- **Requirement**: Below are records with pictures in them. Output exactly the lines from the one with "pyautogui.scroll(-2, 81, 434)" through the one with "pyautogui.click(422, 309)", both included, and leave every picture out; give only those lines.
[Data for analysis — start]
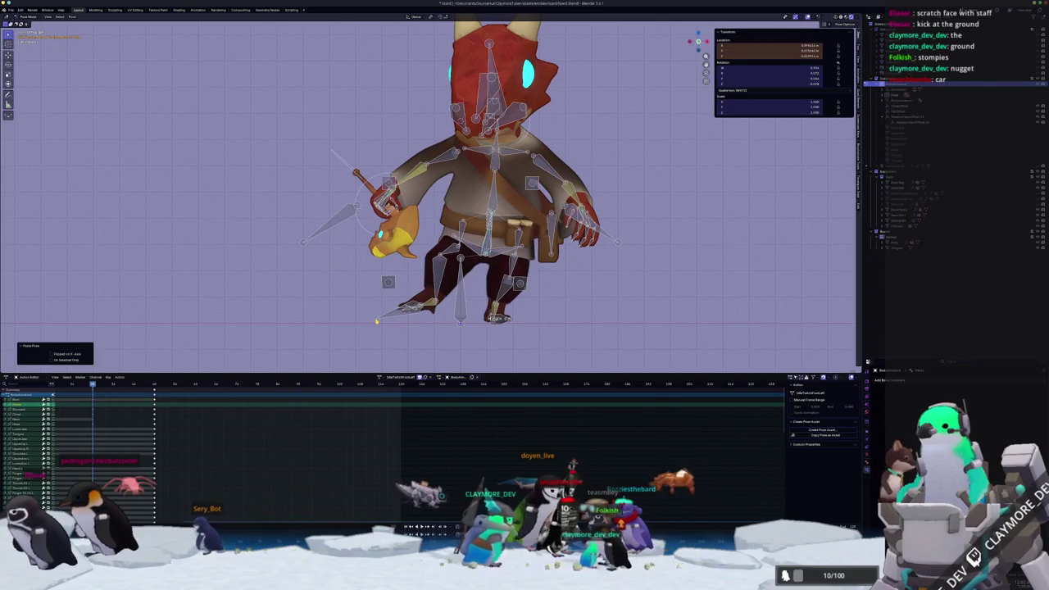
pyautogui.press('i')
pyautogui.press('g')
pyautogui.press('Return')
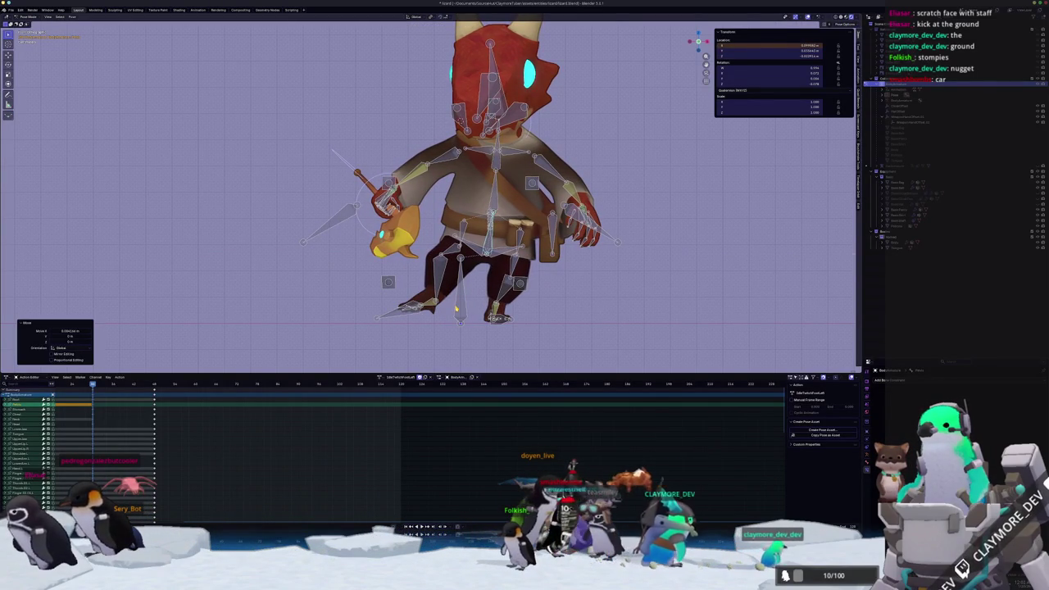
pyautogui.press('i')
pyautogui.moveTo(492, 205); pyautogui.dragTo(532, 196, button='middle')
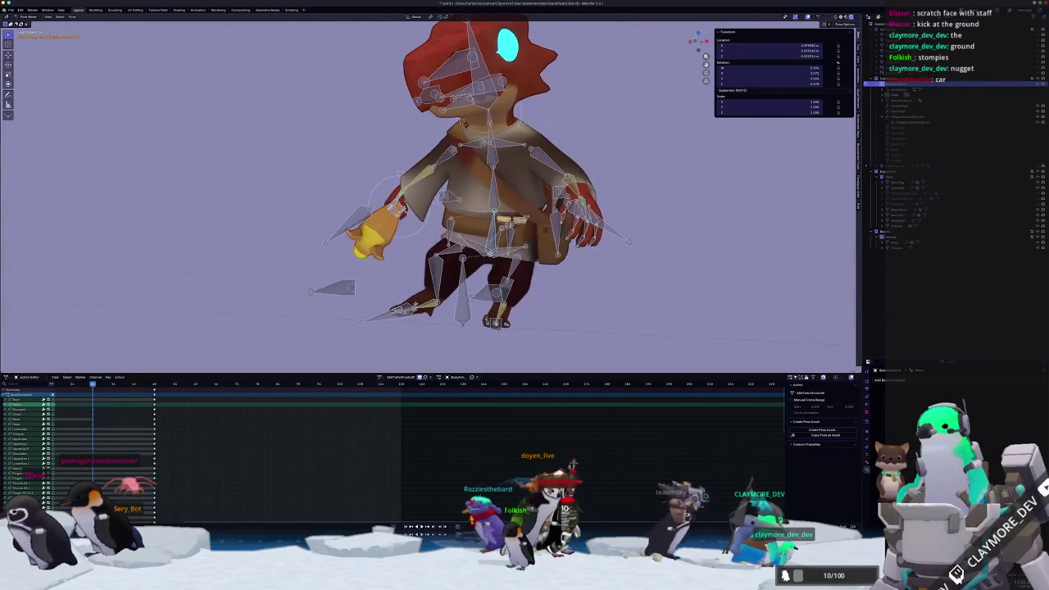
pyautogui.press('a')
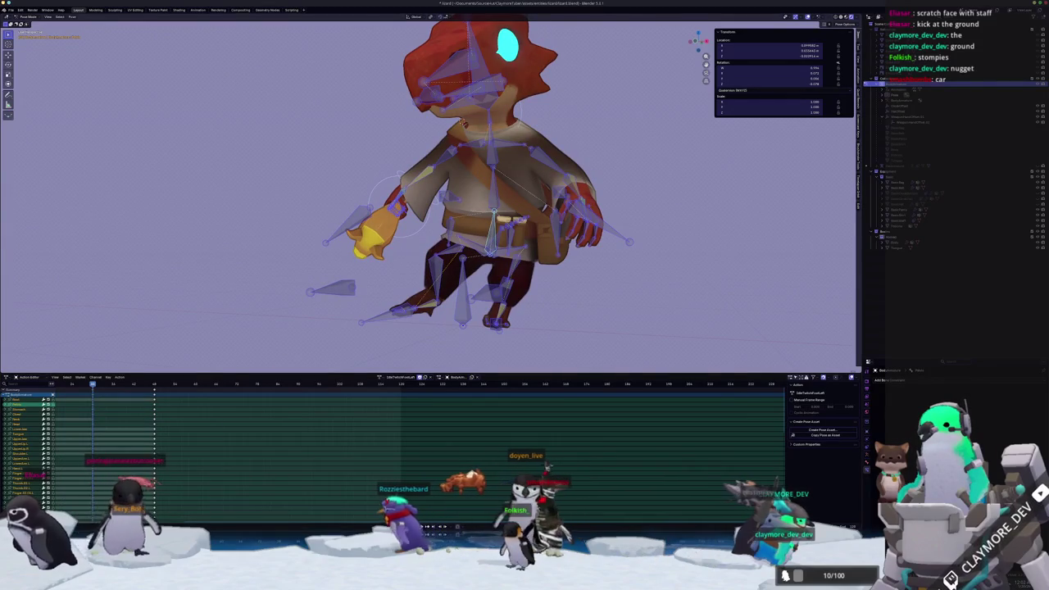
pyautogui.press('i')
[Data for analysis — finish]
[Data for analysis — start]
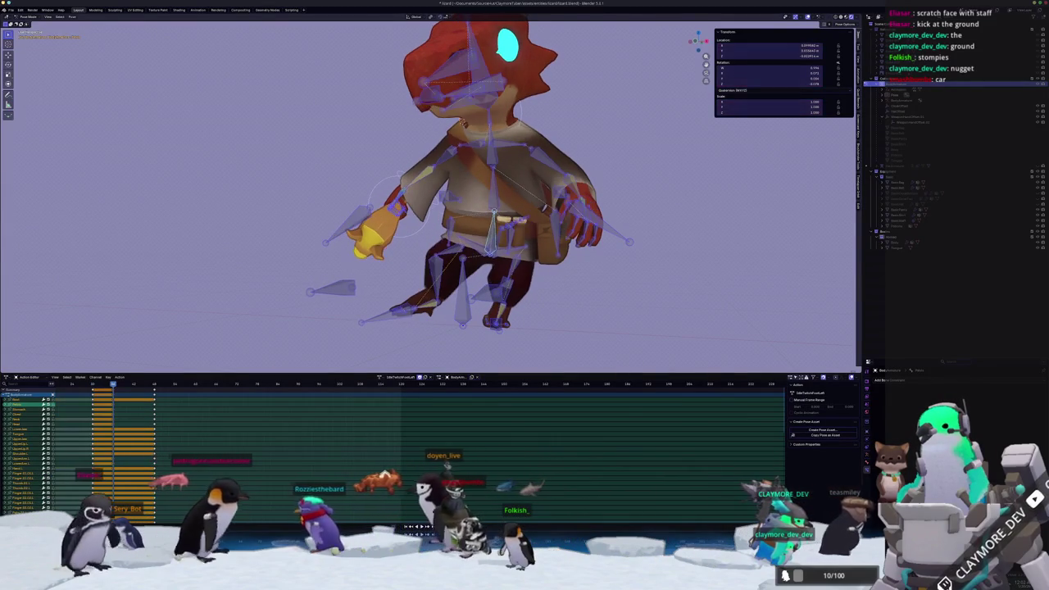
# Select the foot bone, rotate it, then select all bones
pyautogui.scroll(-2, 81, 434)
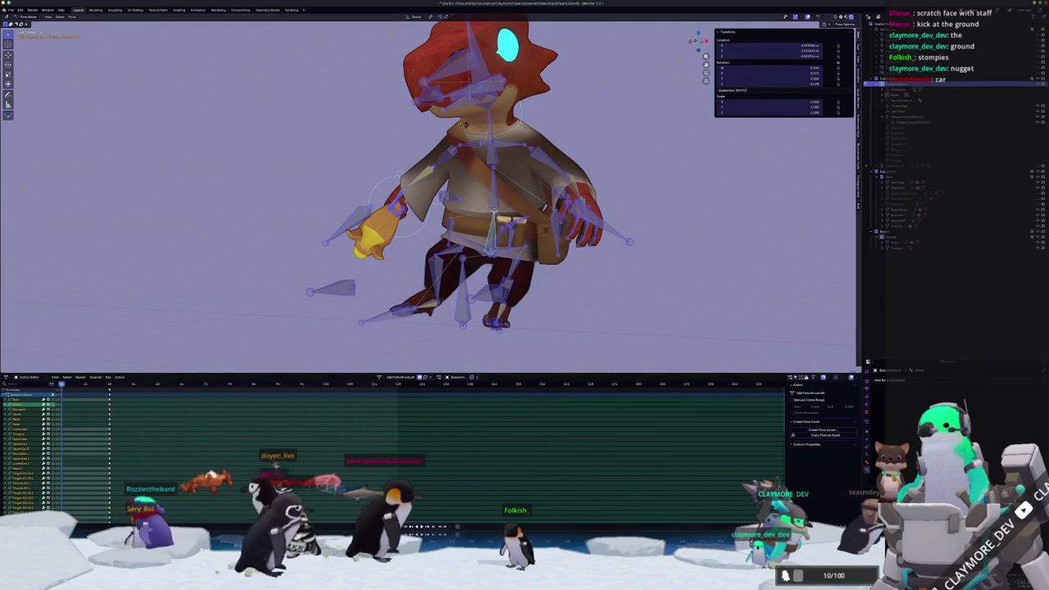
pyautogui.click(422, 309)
[Data for analysis — finish]
- **Answer box**:
pyautogui.scroll(-2, 81, 434)
pyautogui.click(422, 309)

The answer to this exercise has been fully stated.